Why must the charge amount be set on the server, not read from the browser?
- The browser is under the customer's control and the amount can be tampered with
- The browser cannot send numbers
- Stripe rejects amounts from the browser
- It is faster to compute on the server
Answer: The browser is under the customer's control and the amount can be tampered with. Anyone can edit a hidden field from $49.00 to $0.01, so the price must come from server code, ideally looked up by product id.
In Stripe, the unit_amount 4900 for USD represents what price?
- $4,900.00
- $490.00
- $4.90
- $49.00
Answer: $49.00. Stripe amounts are in the smallest currency unit — cents for USD — so 4900 means $49.00.
What is the authoritative signal that a payment actually cleared?
- The customer reaching the success_url page
- The checkout.session.completed webhook from Stripe
- The browser console showing 200 OK
- The session being created
Answer: The checkout.session.completed webhook from Stripe. The success_url redirect is best-effort UX; the webhook is the reliable, authoritative signal that the money cleared, so fulfilment belongs there.
Which function verifies that a webhook event genuinely came from Stripe?
- Webhook::constructEvent()
- json_decode()
- hash_equals()
- curl_exec()
Answer: Webhook::constructEvent(). Webhook::constructEvent() checks the Stripe-Signature header against your webhook secret and throws if the request was forged.
What does an idempotency key do on a money-moving request?

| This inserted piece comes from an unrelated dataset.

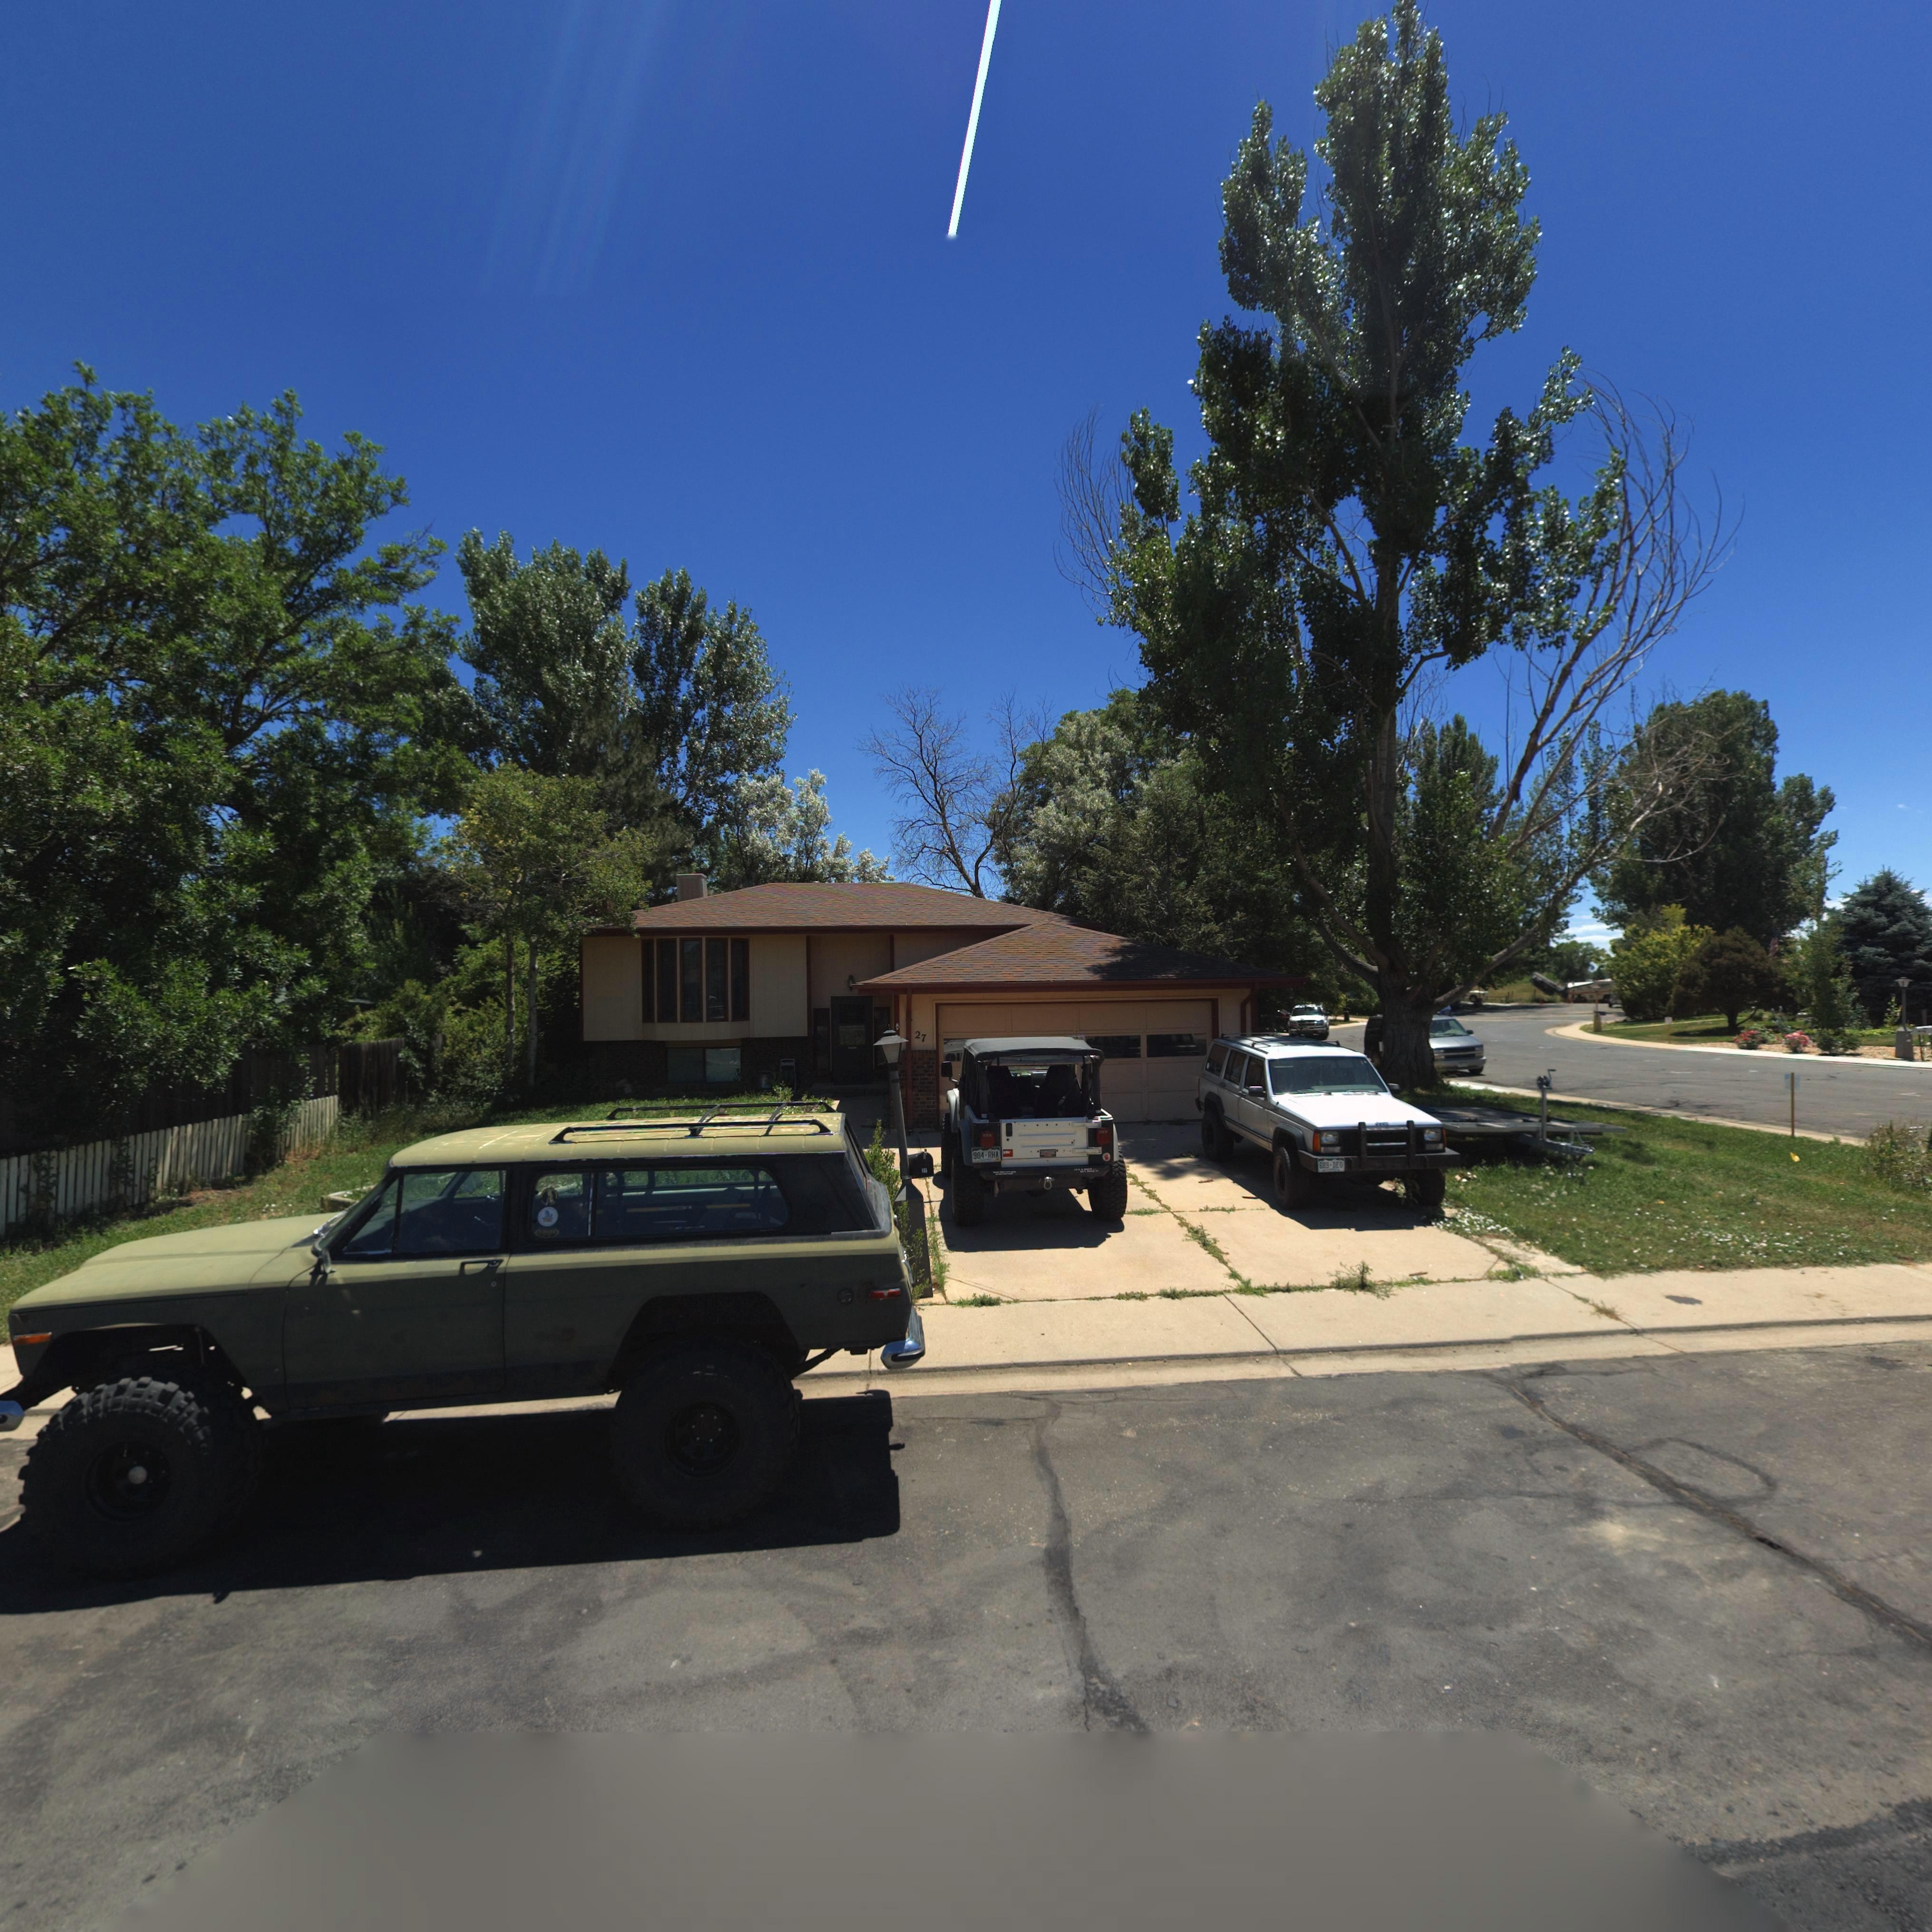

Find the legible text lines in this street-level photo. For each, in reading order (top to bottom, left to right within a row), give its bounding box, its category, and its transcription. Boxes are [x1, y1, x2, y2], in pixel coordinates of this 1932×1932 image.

[914, 1030, 927, 1043] StreetNumber: 27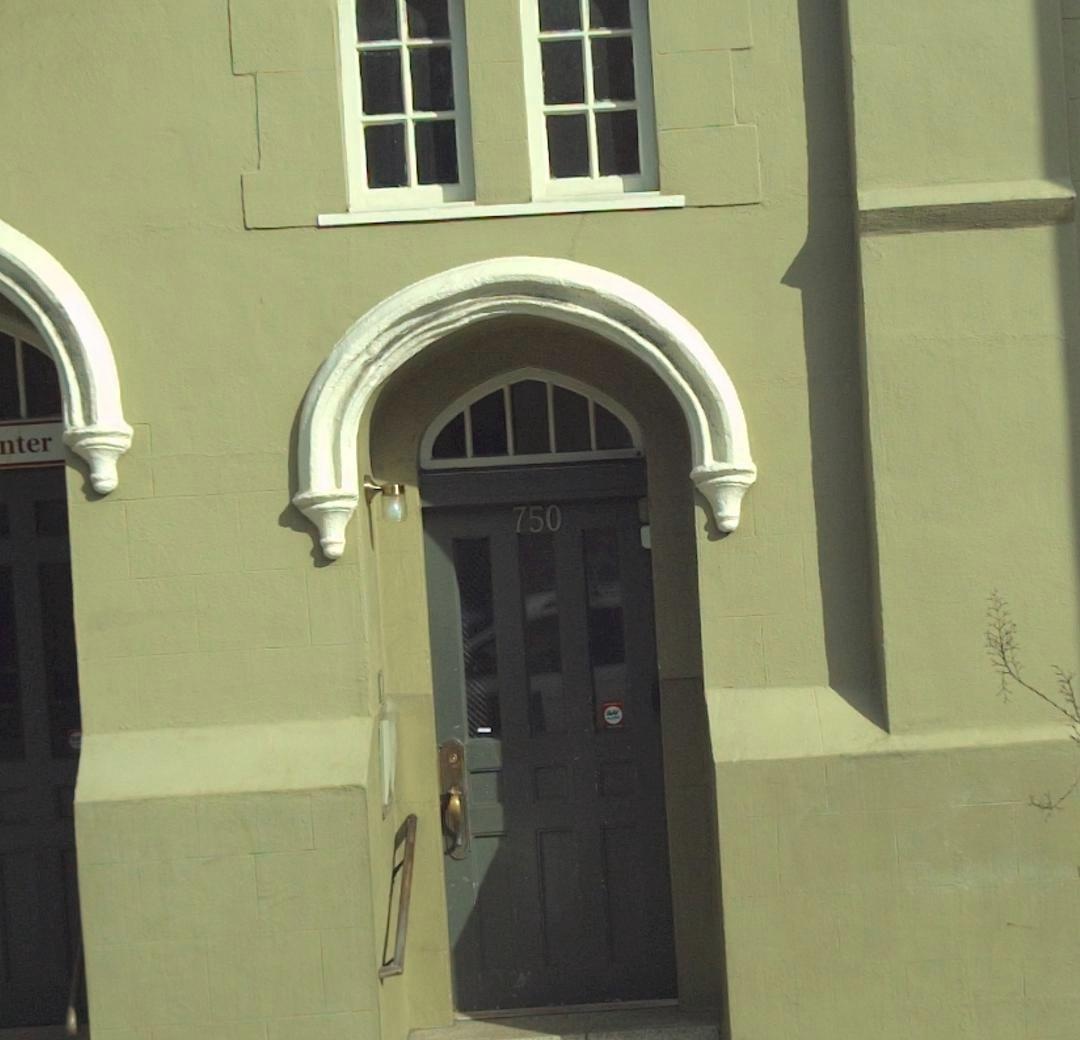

- Encrypts the request body
- Speeds up the API call
- Ensures a retried request runs the action only once and returns the original result
- Authenticates the customer
Answer: Ensures a retried request runs the action only once and returns the original result. Send the same idempotency key twice and Stripe performs the action once, so a flaky network can't double-charge or double-refund.
Which HTTP status should a webhook return for a forged/invalid signature?
- 200
- 400
- 301
- 500
Answer: 400. Reject a forged or tampered webhook with http_response_code(400) — Bad Request — and do not fulfil the order.
Why return 200 quickly from a webhook handler?
- So the customer sees the success page
- It is required to issue refunds
- To verify the signature
- So Stripe stops retrying the event
Answer: So Stripe stops retrying the event. Returning 200 tells Stripe the event was received so it stops retrying; push slow work to a queued job and return 200 right away.
Which key belongs ONLY on the server and must never reach the browser or git?
- The publishable key (pk_...)
- The secret key (sk_...)
- The session id (cs_...)
- The PaymentIntent id (pi_...)
Answer: The secret key (sk_...). Load sk_... from a git-ignored env file with getenv(); only the publishable pk_... key belongs in front-end code.
What is the relationship between a Checkout Session and a PaymentIntent?
- They are unrelated objects
- A PaymentIntent wraps many Checkout Sessions
- A Checkout Session is a higher-level wrapper that builds the hosted page and creates a PaymentIntent for you
- A Checkout Session replaces refunds
Answer: A Checkout Session is a higher-level wrapper that builds the hosted page and creates a PaymentIntent for you. A Checkout Session builds Stripe's hosted pay page and creates a PaymentIntent (which tracks one payment's lifecycle) behind the scenes.